Drink this one at cask ale temperature (not straight from the fridge) and you’ll get a lot more out of it too.
Brooklyn Lager (Vienna/Amber Lager) 5%
I bought a pint of Brooklyn Lager at the weekend to compare it to Thornbridge’s new Kill Your Darlings Vienna Lager, and do you know what? Brooklyn is still the best Vienna Lager I’ve tasted to date. Kill Your Darlings and Flying Dog Old Scratch both came close to knocking it off the top spot, but didn’t quite make it.
It’s just brilliant every time I have it. As an introduction to American Craft Beer I’d say Brooklyn Lager and Sierra Nevada Pale Ale are two of the best places to start - but even if you’ve been drinking good beer for years, their worth returning to. Classics for a reason.
Goose Island IPA (India Pale Ale) 5.9%
Goose Island IPA is the perfect example of a beer which I drink all the time but have never written about, because it’s been around for so long. It’s a stunning American IPA even by modern standards, despite the fact it’s been around for over 20 years and is in fact brewed as an “English Style IPA”.

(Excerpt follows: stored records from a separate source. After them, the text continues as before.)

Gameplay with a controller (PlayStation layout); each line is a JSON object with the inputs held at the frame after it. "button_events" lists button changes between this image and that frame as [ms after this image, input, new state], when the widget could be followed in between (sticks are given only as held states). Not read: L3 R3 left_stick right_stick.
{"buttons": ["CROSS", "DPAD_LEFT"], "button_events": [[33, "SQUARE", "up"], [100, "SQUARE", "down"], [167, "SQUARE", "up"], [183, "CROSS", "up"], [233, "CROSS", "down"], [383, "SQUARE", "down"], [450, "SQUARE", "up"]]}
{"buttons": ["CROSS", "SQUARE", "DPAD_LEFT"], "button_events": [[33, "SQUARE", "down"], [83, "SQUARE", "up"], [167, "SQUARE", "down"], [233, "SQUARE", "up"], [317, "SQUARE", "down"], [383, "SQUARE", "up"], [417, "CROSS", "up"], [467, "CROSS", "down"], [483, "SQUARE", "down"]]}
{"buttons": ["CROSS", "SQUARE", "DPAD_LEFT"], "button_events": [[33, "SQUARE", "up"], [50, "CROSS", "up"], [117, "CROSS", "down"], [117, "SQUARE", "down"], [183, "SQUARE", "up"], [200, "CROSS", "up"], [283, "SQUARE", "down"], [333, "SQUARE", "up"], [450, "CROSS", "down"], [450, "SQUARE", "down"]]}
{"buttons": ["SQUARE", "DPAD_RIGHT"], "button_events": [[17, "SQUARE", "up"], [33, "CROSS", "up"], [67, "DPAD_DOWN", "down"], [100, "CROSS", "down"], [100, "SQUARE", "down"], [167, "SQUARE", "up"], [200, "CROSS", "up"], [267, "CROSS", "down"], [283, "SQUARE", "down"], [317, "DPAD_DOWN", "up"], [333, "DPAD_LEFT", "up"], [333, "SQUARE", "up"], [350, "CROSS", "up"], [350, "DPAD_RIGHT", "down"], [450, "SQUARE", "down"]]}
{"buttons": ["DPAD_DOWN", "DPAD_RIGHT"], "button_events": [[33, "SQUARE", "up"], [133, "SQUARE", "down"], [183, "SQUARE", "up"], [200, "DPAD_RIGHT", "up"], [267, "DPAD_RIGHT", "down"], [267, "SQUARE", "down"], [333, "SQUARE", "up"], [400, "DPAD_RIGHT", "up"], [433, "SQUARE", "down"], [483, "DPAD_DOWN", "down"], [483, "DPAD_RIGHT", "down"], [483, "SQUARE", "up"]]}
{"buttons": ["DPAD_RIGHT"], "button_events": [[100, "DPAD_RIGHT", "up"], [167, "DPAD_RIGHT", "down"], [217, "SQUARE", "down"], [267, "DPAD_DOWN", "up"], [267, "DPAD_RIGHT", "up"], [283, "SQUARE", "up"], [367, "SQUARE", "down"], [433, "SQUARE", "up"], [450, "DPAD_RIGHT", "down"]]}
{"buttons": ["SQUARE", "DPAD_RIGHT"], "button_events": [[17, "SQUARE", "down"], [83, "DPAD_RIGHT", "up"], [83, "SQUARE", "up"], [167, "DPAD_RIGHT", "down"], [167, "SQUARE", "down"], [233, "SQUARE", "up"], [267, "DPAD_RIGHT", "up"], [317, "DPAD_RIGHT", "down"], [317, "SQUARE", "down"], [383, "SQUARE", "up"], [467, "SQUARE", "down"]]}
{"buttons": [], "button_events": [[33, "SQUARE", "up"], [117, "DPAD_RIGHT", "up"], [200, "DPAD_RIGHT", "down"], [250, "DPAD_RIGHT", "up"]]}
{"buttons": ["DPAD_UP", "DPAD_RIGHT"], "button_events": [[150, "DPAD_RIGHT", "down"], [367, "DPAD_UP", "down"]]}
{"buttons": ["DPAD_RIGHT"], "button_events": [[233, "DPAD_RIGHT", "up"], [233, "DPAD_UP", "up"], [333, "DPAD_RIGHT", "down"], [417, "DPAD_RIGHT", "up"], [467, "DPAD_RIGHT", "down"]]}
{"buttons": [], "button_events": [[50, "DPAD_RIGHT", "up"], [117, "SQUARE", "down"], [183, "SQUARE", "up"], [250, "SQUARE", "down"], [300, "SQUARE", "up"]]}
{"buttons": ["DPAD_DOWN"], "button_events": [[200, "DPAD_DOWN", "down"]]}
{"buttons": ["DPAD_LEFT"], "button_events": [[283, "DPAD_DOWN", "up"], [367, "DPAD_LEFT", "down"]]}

Having recently been taken over by AB-InBev, and now being stocked in Tesco’s, this is a beer that is becoming extremely easy to get a hold of, which in my opinion can only be a good thing.
It’s got big flavours of bitter grapefruit and that classic American IPA citrus/pine needle flavour, yet the underpinning of sweet malt makes it pretty balanced and drinkable. Another one that can stand up to being drunk straight from the fridge, it’s a great beer to coax your macro-lager drinking mates on to good beer.